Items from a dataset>
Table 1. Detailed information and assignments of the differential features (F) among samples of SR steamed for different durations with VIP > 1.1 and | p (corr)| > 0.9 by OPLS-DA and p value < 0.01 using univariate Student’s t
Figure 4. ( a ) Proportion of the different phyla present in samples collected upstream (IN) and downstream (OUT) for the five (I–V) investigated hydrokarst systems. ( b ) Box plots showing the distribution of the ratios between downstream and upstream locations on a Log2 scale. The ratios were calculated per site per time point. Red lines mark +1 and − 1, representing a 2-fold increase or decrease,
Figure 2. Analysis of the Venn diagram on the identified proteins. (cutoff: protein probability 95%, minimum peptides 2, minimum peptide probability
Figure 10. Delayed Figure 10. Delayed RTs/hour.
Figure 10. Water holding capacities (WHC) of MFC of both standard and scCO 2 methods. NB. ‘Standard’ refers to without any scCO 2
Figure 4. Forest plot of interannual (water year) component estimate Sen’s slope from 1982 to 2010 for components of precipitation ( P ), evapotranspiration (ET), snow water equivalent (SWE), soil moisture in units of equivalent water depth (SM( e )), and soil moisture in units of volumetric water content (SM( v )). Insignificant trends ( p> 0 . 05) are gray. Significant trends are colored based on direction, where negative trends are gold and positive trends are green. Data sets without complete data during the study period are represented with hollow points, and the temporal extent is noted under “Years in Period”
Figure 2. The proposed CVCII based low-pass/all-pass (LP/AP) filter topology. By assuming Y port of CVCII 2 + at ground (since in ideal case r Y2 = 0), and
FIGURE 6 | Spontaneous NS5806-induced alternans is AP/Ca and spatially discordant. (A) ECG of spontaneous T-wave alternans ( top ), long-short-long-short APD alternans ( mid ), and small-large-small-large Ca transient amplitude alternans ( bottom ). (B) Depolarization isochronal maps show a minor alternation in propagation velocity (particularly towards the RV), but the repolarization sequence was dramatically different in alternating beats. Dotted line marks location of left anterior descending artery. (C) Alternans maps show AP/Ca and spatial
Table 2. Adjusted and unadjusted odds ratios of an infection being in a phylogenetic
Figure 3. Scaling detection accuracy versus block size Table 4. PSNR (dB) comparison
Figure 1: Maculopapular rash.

About this task>
Each record above has to be set down again, word for word.

Your solution>
Table 1. Detailed information and assignments of the differential features (F) among samples of SR steamed for different durations with VIP > 1.1 and | p (corr)| > 0.9 by OPLS-DA and p value < 0.01 using univariate Student’s t
Figure 4. ( a ) Proportion of the different phyla present in samples collected upstream (IN) and downstream (OUT) for the five (I–V) investigated hydrokarst systems. ( b ) Box plots showing the distribution of the ratios between downstream and upstream locations on a Log2 scale. The ratios were calculated per site per time point. Red lines mark +1 and − 1, representing a 2-fold increase or decrease,
Figure 2. Analysis of the Venn diagram on the identified proteins. (cutoff: protein probability 95%, minimum peptides 2, minimum peptide probability
Figure 10. Delayed Figure 10. Delayed RTs/hour.
Figure 10. Water holding capacities (WHC) of MFC of both standard and scCO 2 methods. NB. ‘Standard’ refers to without any scCO 2
Figure 4. Forest plot of interannual (water year) component estimate Sen’s slope from 1982 to 2010 for components of precipitation ( P ), evapotranspiration (ET), snow water equivalent (SWE), soil moisture in units of equivalent water depth (SM( e )), and soil moisture in units of volumetric water content (SM( v )). Insignificant trends ( p> 0 . 05) are gray. Significant trends are colored based on direction, where negative trends are gold and positive trends are green. Data sets without complete data during the study period are represented with hollow points, and the temporal extent is noted under “Years in Period”
Figure 2. The proposed CVCII based low-pass/all-pass (LP/AP) filter topology. By assuming Y port of CVCII 2 + at ground (since in ideal case r Y2 = 0), and
FIGURE 6 | Spontaneous NS5806-induced alternans is AP/Ca and spatially discordant. (A) ECG of spontaneous T-wave alternans ( top ), long-short-long-short APD alternans ( mid ), and small-large-small-large Ca transient amplitude alternans ( bottom ). (B) Depolarization isochronal maps show a minor alternation in propagation velocity (particularly towards the RV), but the repolarization sequence was dramatically different in alternating beats. Dotted line marks location of left anterior descending artery. (C) Alternans maps show AP/Ca and spatial
Table 2. Adjusted and unadjusted odds ratios of an infection being in a phylogenetic
Figure 3. Scaling detection accuracy versus block size Table 4. PSNR (dB) comparison
Figure 1: Maculopapular rash.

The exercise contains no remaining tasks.